Orbit Fab UK, the company building satellite refueling stations in orbit, made two announcements today that may open the door for xenon gas refueling.
- Orbit Fab landed a €750,000 ($870,000) ESA contract—as part of the agency’s Advanced Research in Telecommunications Systems (ARTES) program—to work with telecom operators in GEO to integrate xenon refueling technology.
- The company also unveiled its next demo mission, which will build flight heritage for the new high-pressure variant of Orbit Fab UK’s RAFTI refueling hardware supporting xenon fuel.
“We’ve got missions planned for depots, and customers, and shuttles in space for hydrazine. We can add to that depot a xenon tank, then a xenon shuttle, so we can serve whole new customers,” Jake Geer, managing director of Orbit Fab UK, told Payload. “That’s where we need to be to fuel that thriving in-orbit economy that we all want to see.”
Tele-can do: Orbit Fab’s ESA contract, the company’s first as a prime, tasks it with helping telecom operators retrofit their sats with RAFTI refueling ports. Geer expects these satellites will launch before the end of the decade, after which refueling could come whenever the satellite operators need more juice.
Orbit Fab could refuel sats soon after the machines make their orbit raise to GEO, or at any point in their missions to add more maneuvering budget, increase time on orbit, or provide the final kick necessary to head for a graveyard orbit.

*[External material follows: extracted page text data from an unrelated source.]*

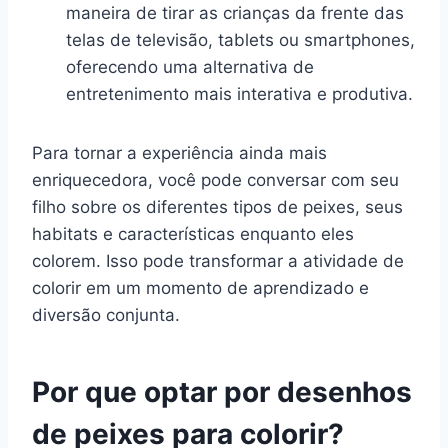
maneira de tirar as crianças da frente das
telas de televisão, tablets ou smartphones,
oferecendo uma alternativa de
entretenimento mais interativa e produtiva.
Para tornar a experiência ainda mais
enriquecedora, você pode conversar com seu
filho sobre os diferentes tipos de peixes, seus
habitats e características enquanto eles
colorem. Isso pode transformar a atividade de
colorir em um momento de aprendizado e
diversão conjunta.
Por que optar por desenhos
de peixes para colorir?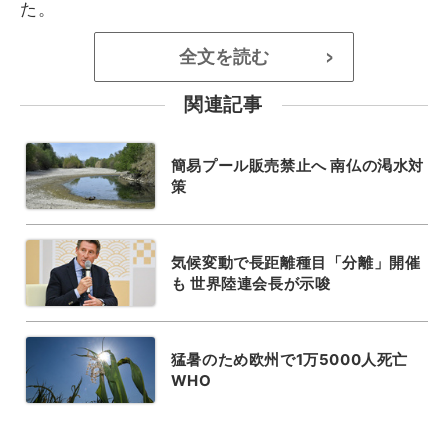
た。
全文を読む
>
関連記事
簡易プール販売禁止へ 南仏の渇水対
策
気候変動で長距離種目「分離」開催
も 世界陸連会長が示唆
猛暑のため欧州で1万5000人死亡
WHO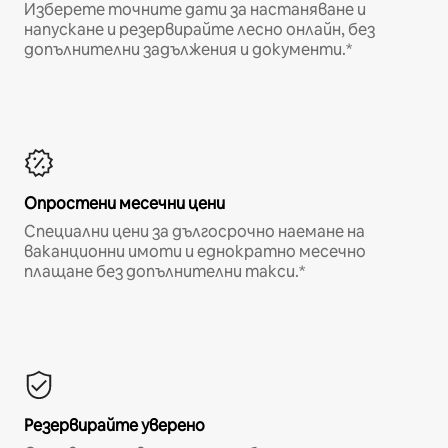
Изберете точните дати за настаняване и
напускане и резервирайте лесно онлайн, без
допълнителни задължения и документи.*
Опростени месечни цени
Специални цени за дългосрочно наемане на
ваканционни имоти и еднократно месечно
плащане без допълнителни такси.*
Резервирайте уверено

Demo day: In the meantime, Orbit Fab UK is flying a demo mission with its upgraded RAFTI valve. The goal is to make sure that RAFTI’s internal upgrades, including new materials and valve structures, can handle pressurized xenon gas without leaking in microgravity.
The mission, named “Shilling” after a female WW2 engineer who fixed the Spitfire’s fuel system, is scheduled to launch from India in early 2026. Orbit Fab will fly aboard an Exotopic satellite bus, on its “Give Me Some Space!” mission, which will also host payloads from a range of UK startups.
The Exotopic mission has “lots of propulsion people and new types of prop systems,” Geer said. “They’re natural people to work closely with, so there’s partnerships we can form just by being on that mission.”